= Task prompt =
Check every line of the data for the string "expression" and copy the ones that have it.

= Available data =
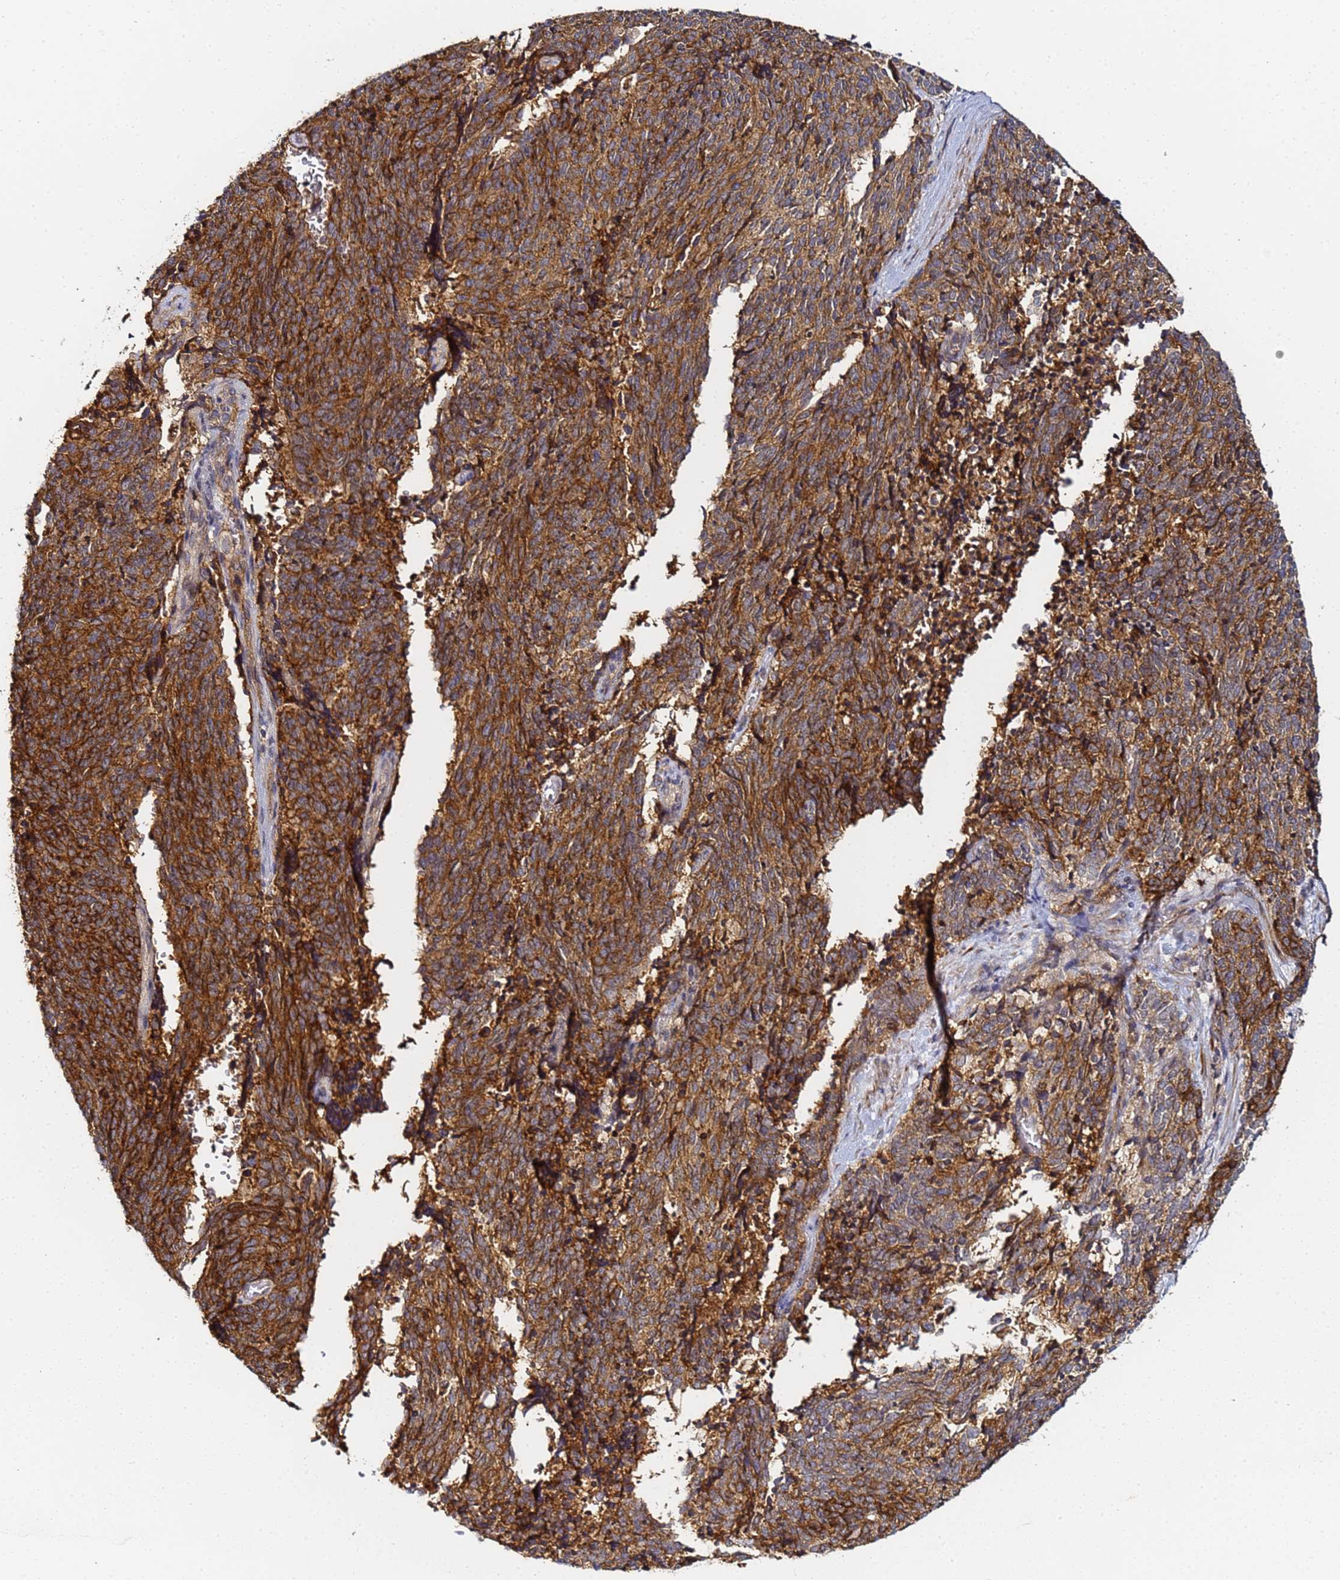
{"staining": {"intensity": "moderate", "quantity": ">75%", "location": "cytoplasmic/membranous"}, "tissue": "cervical cancer", "cell_type": "Tumor cells", "image_type": "cancer", "snomed": [{"axis": "morphology", "description": "Squamous cell carcinoma, NOS"}, {"axis": "topography", "description": "Cervix"}], "caption": "This histopathology image exhibits immunohistochemistry (IHC) staining of human cervical squamous cell carcinoma, with medium moderate cytoplasmic/membranous expression in about >75% of tumor cells.", "gene": "LRRC69", "patient": {"sex": "female", "age": 29}}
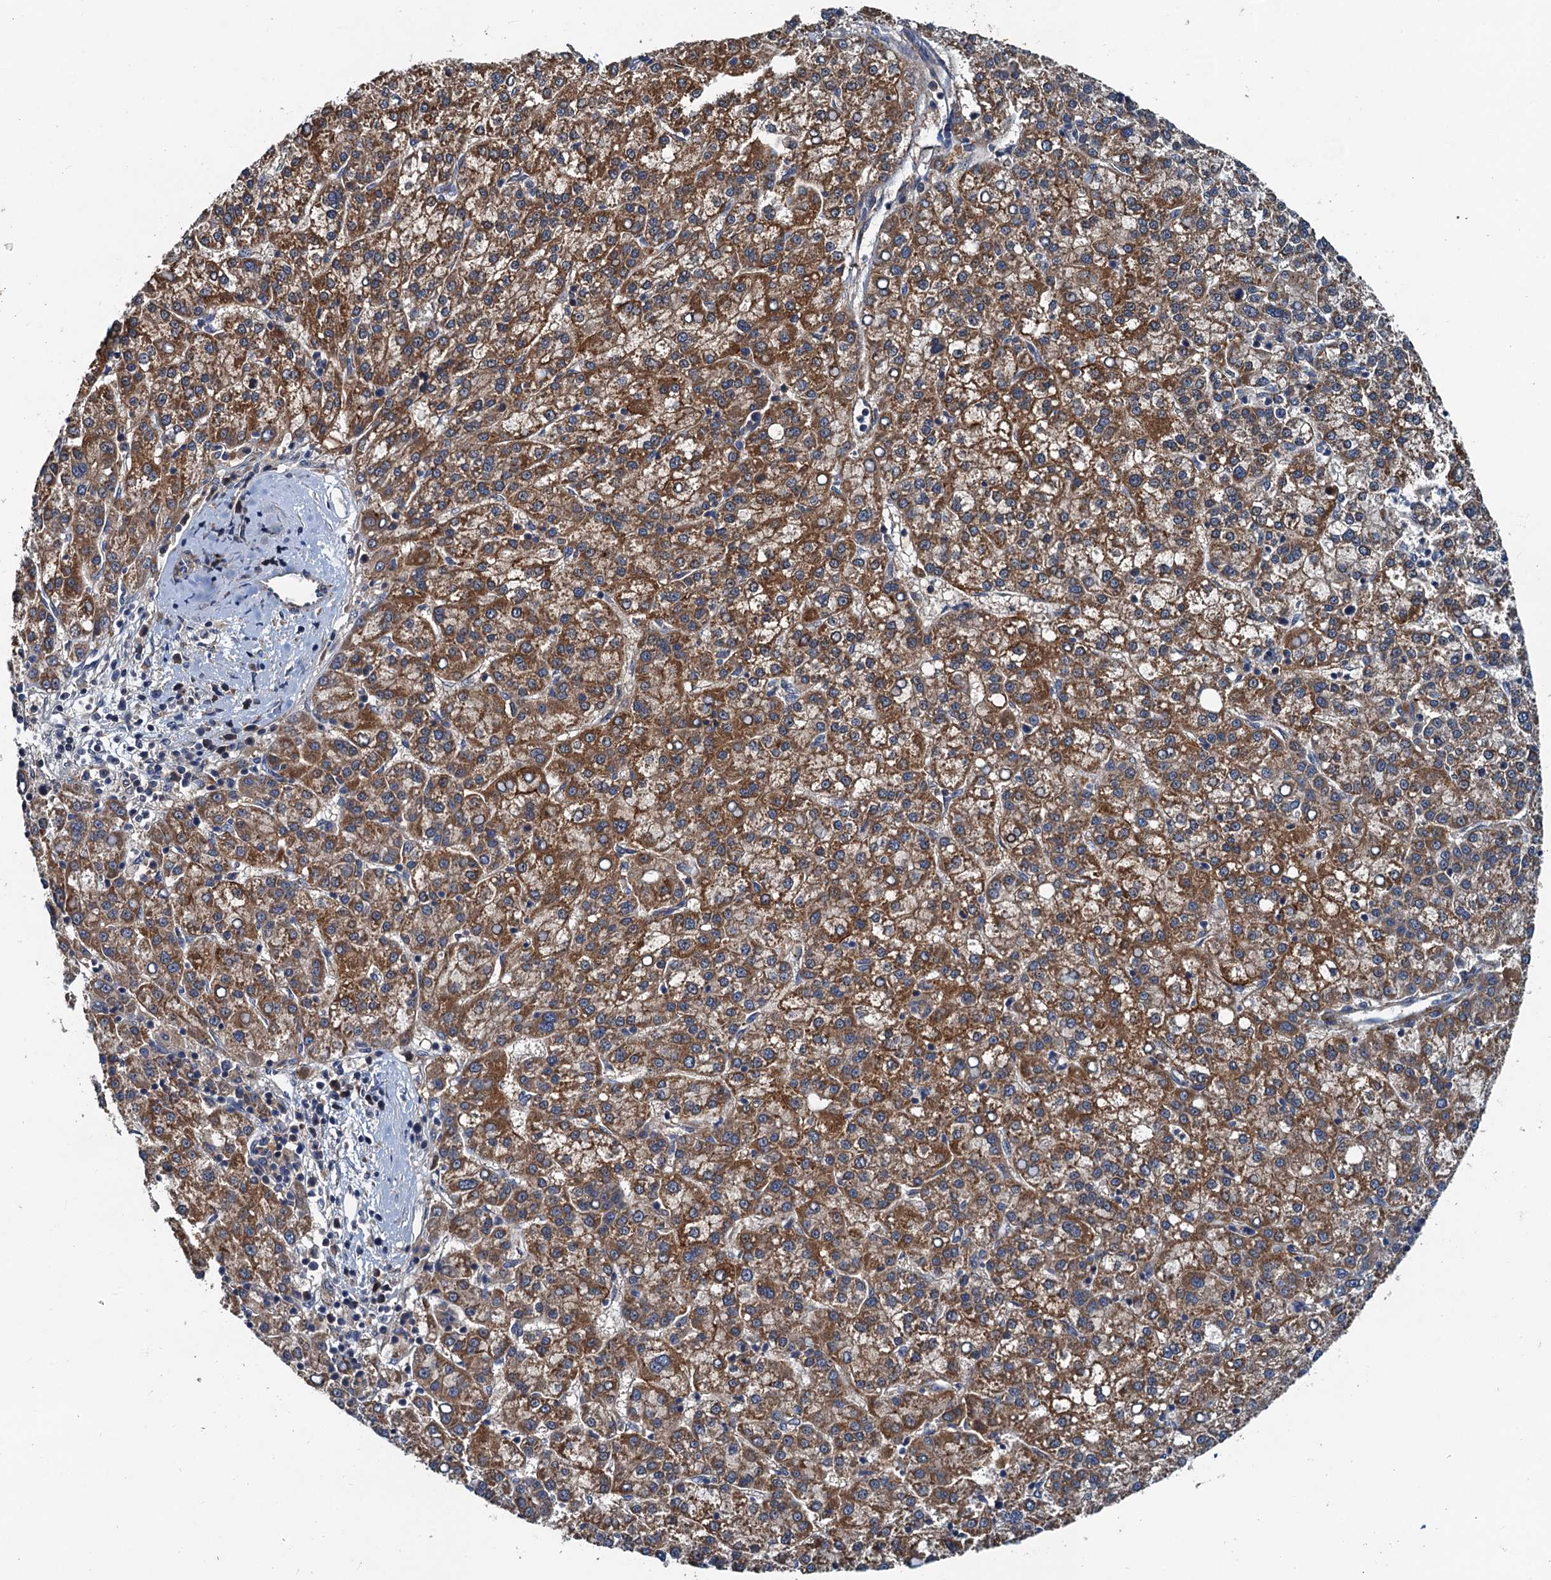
{"staining": {"intensity": "strong", "quantity": ">75%", "location": "cytoplasmic/membranous"}, "tissue": "liver cancer", "cell_type": "Tumor cells", "image_type": "cancer", "snomed": [{"axis": "morphology", "description": "Carcinoma, Hepatocellular, NOS"}, {"axis": "topography", "description": "Liver"}], "caption": "Liver cancer (hepatocellular carcinoma) stained with a brown dye exhibits strong cytoplasmic/membranous positive staining in about >75% of tumor cells.", "gene": "EFL1", "patient": {"sex": "female", "age": 58}}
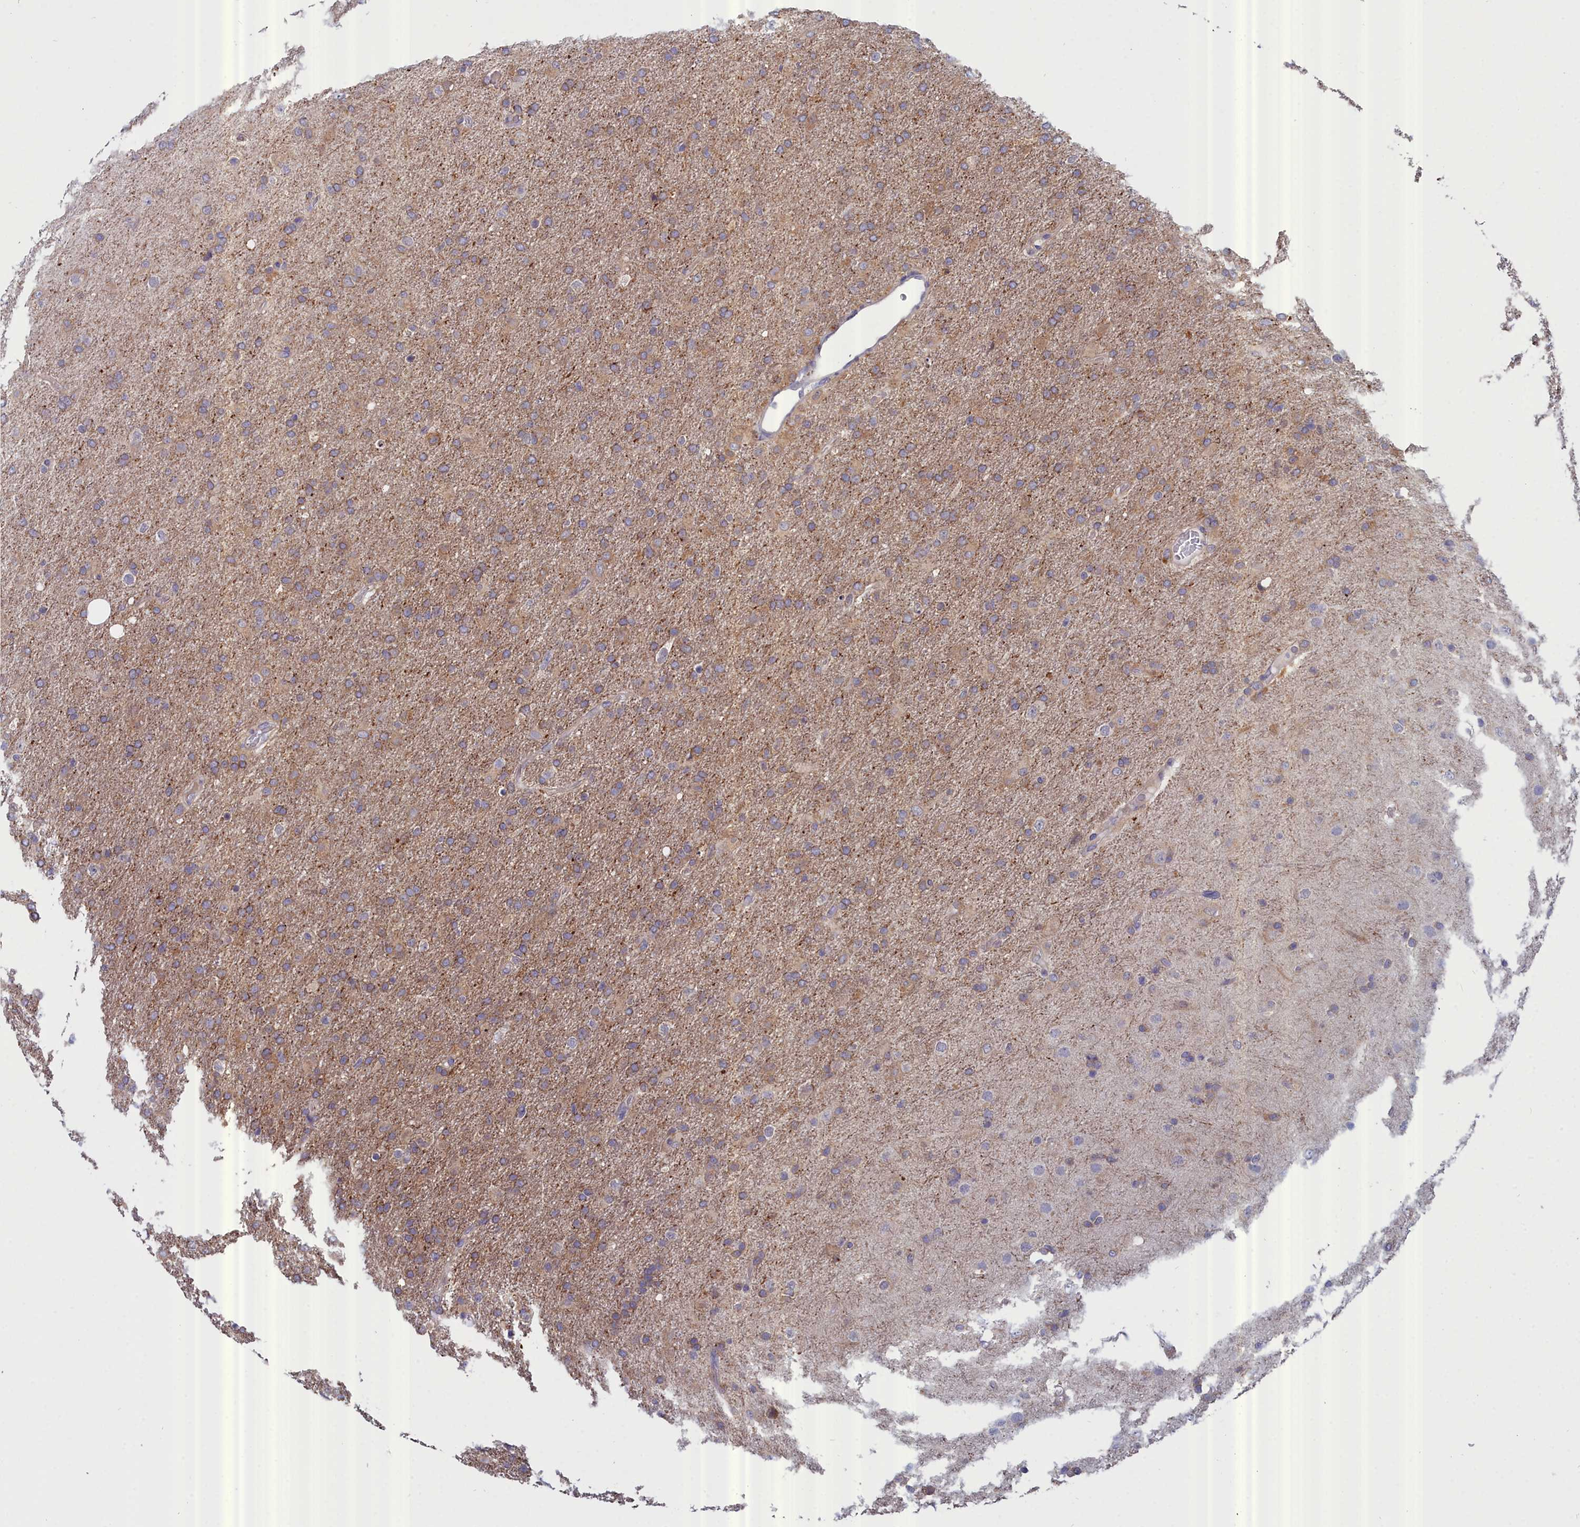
{"staining": {"intensity": "weak", "quantity": "25%-75%", "location": "cytoplasmic/membranous"}, "tissue": "glioma", "cell_type": "Tumor cells", "image_type": "cancer", "snomed": [{"axis": "morphology", "description": "Glioma, malignant, Low grade"}, {"axis": "topography", "description": "Brain"}], "caption": "Immunohistochemical staining of human low-grade glioma (malignant) displays low levels of weak cytoplasmic/membranous expression in about 25%-75% of tumor cells.", "gene": "RDX", "patient": {"sex": "male", "age": 65}}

= Your response =
{"staining": {"intensity": "moderate", "quantity": ">75%", "location": "cytoplasmic/membranous"}, "tissue": "cervical cancer", "cell_type": "Tumor cells", "image_type": "cancer", "snomed": [{"axis": "morphology", "description": "Squamous cell carcinoma, NOS"}, {"axis": "topography", "description": "Cervix"}], "caption": "This histopathology image exhibits immunohistochemistry (IHC) staining of human cervical squamous cell carcinoma, with medium moderate cytoplasmic/membranous expression in about >75% of tumor cells.", "gene": "LRRC69", "patient": {"sex": "female", "age": 29}}
{"staining": {"intensity": "weak", "quantity": "25%-75%", "location": "cytoplasmic/membranous"}, "tissue": "glioma", "cell_type": "Tumor cells", "image_type": "cancer", "snomed": [{"axis": "morphology", "description": "Glioma, malignant, Low grade"}, {"axis": "topography", "description": "Brain"}], "caption": "Immunohistochemical staining of human low-grade glioma (malignant) displays low levels of weak cytoplasmic/membranous expression in about 25%-75% of tumor cells.", "gene": "RDX", "patient": {"sex": "male", "age": 65}}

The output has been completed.